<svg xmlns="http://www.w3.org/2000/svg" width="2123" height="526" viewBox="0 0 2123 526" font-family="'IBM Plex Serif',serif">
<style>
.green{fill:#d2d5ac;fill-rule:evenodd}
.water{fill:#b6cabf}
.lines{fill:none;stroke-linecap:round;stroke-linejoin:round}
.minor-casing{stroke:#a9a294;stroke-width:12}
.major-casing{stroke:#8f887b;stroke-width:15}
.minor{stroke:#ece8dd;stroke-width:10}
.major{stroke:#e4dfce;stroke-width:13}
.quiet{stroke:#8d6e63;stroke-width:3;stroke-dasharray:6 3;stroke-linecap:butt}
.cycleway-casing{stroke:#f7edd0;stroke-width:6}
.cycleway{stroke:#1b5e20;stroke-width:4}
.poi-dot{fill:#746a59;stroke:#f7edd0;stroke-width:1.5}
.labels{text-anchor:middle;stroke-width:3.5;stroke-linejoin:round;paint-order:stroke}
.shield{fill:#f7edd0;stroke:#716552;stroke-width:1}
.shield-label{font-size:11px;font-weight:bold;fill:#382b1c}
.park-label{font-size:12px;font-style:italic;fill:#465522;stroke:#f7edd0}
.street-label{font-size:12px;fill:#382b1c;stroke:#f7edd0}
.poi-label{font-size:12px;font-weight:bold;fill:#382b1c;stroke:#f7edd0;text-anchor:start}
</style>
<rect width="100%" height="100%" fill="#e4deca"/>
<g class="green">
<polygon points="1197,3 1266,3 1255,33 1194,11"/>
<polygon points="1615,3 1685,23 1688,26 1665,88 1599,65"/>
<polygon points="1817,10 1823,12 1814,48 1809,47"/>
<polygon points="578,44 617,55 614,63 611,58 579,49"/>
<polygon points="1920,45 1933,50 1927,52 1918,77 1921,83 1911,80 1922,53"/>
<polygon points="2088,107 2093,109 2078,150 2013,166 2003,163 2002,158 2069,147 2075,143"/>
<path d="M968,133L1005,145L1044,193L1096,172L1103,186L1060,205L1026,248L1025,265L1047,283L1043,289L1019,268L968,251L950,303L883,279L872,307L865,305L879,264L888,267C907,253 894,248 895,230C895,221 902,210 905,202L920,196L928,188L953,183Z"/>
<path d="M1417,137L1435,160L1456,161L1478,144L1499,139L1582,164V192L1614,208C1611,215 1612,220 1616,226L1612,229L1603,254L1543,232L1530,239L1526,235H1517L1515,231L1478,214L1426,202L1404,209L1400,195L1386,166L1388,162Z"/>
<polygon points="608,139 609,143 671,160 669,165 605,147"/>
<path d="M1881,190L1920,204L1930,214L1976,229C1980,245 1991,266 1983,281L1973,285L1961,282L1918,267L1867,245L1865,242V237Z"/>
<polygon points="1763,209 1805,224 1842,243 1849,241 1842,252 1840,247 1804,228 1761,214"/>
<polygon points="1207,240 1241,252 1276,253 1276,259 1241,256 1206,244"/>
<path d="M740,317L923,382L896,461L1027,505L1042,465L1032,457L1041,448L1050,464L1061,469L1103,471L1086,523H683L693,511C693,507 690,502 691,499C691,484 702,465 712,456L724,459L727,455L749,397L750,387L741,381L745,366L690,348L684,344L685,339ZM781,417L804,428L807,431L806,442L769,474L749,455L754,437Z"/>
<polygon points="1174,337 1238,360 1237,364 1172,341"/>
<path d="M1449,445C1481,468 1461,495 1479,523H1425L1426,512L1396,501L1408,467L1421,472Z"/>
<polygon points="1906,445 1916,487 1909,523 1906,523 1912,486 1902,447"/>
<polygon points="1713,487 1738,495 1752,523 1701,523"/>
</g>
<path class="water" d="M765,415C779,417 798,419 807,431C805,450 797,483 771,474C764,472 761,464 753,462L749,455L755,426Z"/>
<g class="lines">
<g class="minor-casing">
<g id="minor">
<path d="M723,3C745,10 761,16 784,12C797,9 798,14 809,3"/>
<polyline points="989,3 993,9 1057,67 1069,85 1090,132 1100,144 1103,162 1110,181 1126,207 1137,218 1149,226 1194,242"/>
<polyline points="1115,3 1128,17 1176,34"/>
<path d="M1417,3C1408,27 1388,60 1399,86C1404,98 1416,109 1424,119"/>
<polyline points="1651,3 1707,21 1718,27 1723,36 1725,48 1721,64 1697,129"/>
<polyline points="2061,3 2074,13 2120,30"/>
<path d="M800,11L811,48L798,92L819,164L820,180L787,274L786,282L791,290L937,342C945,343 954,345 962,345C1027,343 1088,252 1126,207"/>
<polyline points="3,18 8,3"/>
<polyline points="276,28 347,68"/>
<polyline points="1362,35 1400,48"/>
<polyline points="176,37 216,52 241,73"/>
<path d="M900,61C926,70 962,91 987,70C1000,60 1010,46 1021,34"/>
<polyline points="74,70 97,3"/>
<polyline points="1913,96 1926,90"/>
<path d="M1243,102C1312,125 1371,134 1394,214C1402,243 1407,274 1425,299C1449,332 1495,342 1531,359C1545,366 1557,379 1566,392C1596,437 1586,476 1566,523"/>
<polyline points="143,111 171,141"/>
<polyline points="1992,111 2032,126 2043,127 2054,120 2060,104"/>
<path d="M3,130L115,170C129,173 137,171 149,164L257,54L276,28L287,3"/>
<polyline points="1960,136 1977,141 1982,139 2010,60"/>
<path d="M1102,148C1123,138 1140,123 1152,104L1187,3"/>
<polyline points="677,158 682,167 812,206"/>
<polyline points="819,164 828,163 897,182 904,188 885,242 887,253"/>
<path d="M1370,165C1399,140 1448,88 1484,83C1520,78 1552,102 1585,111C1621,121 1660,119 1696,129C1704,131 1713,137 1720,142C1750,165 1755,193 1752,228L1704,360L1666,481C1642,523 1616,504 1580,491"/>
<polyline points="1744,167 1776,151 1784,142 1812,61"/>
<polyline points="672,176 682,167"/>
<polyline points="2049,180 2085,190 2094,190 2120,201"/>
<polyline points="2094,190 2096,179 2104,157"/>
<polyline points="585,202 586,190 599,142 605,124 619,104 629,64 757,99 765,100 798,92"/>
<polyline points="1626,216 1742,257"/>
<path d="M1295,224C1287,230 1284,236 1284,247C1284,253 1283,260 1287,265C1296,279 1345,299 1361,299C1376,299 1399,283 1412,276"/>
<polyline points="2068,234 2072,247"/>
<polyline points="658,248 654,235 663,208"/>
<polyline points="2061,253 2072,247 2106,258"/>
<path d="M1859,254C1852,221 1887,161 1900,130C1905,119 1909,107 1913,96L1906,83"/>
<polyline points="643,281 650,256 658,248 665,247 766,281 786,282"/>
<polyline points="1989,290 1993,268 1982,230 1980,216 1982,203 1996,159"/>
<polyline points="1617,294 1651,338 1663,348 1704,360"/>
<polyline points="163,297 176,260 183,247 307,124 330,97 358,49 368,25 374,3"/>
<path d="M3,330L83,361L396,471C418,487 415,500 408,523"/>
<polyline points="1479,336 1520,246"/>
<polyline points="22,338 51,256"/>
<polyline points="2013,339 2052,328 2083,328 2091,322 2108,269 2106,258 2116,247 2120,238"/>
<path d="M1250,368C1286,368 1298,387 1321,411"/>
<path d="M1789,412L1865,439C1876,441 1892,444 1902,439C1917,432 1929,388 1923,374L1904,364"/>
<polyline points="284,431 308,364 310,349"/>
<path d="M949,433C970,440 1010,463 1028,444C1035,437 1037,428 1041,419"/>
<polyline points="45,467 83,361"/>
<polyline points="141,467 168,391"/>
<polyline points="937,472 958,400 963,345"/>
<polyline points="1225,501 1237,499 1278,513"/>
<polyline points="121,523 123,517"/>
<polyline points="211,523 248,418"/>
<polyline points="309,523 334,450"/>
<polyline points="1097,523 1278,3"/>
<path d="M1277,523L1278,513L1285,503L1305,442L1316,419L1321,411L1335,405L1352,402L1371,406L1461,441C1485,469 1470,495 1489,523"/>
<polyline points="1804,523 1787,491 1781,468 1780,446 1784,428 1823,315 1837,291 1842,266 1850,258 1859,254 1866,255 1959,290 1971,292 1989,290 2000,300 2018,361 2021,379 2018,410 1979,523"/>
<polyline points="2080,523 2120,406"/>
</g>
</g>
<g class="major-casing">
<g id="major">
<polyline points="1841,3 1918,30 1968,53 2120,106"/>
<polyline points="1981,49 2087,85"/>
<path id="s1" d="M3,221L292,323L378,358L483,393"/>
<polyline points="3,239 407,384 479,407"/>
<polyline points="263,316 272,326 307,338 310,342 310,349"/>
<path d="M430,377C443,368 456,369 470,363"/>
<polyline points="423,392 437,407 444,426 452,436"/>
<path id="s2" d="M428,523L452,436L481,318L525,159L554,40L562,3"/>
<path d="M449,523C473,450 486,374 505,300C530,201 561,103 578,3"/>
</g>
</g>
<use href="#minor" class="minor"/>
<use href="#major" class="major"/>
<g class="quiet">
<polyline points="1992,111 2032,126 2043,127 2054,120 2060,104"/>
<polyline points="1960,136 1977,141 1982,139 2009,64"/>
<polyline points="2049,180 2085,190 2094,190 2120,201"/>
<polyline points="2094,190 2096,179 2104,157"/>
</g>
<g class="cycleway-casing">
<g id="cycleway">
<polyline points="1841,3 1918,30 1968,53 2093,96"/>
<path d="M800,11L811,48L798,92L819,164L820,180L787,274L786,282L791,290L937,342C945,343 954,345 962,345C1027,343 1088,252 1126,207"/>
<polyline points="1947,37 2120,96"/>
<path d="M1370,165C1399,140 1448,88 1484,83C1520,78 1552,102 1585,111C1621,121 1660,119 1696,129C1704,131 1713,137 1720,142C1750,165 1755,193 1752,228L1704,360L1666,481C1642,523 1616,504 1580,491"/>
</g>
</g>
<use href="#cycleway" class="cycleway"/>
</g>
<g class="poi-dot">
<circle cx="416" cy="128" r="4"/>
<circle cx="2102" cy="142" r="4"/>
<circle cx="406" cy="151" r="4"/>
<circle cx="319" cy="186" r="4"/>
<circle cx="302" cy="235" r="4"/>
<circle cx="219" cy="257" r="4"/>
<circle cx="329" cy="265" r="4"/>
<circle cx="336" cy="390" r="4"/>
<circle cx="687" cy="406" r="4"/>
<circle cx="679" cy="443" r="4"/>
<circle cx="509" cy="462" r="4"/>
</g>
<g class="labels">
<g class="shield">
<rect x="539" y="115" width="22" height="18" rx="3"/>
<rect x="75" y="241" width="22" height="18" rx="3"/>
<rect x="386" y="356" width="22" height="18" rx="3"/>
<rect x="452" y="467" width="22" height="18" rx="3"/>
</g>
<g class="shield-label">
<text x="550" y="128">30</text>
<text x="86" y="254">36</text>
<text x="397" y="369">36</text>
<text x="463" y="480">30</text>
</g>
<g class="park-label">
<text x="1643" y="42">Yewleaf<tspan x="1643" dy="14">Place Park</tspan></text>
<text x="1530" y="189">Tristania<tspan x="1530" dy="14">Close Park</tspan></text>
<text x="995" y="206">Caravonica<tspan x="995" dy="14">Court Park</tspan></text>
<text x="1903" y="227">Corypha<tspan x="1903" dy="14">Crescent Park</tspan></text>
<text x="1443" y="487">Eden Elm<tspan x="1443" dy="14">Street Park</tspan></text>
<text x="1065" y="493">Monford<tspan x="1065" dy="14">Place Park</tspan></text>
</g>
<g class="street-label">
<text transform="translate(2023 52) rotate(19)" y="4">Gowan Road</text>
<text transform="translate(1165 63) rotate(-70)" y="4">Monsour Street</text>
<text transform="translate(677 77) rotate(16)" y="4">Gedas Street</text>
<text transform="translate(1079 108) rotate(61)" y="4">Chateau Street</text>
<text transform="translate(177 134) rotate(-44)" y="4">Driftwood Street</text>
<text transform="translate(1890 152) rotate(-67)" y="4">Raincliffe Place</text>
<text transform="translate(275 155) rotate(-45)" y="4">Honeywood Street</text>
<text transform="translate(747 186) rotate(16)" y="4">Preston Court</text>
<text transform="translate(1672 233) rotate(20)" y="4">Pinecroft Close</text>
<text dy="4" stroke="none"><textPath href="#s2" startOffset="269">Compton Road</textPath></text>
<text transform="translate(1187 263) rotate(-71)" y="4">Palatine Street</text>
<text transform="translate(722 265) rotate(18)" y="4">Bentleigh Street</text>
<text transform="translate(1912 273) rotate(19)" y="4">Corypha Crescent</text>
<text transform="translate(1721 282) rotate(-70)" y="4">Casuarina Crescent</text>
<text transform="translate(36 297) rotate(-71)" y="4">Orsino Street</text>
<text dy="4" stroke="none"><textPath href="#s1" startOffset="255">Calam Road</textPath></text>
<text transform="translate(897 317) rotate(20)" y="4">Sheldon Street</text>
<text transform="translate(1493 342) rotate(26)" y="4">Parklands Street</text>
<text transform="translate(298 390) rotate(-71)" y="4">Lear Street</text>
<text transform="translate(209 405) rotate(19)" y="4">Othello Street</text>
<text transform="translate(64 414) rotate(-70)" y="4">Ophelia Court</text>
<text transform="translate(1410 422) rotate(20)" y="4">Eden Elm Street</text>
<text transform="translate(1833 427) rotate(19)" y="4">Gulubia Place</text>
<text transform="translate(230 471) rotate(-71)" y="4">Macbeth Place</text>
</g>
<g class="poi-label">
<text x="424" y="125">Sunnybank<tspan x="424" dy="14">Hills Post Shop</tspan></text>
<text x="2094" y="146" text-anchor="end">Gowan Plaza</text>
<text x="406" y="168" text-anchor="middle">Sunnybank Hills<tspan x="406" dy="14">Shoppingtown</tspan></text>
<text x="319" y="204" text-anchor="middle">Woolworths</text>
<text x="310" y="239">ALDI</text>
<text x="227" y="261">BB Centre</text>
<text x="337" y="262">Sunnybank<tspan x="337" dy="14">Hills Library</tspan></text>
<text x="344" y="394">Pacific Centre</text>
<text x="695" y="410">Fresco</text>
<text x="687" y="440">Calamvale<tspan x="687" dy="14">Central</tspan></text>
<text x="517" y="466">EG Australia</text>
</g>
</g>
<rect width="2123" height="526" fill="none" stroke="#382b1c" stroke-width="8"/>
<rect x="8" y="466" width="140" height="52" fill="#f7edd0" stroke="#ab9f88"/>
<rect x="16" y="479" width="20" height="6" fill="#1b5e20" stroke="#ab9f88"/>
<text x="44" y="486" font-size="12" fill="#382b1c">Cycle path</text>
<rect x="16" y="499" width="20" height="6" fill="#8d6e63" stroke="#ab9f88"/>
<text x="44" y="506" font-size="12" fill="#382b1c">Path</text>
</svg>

********

--- Directions ---
State in a single number how many lines in the data include the word "round".

--- Answer box ---
2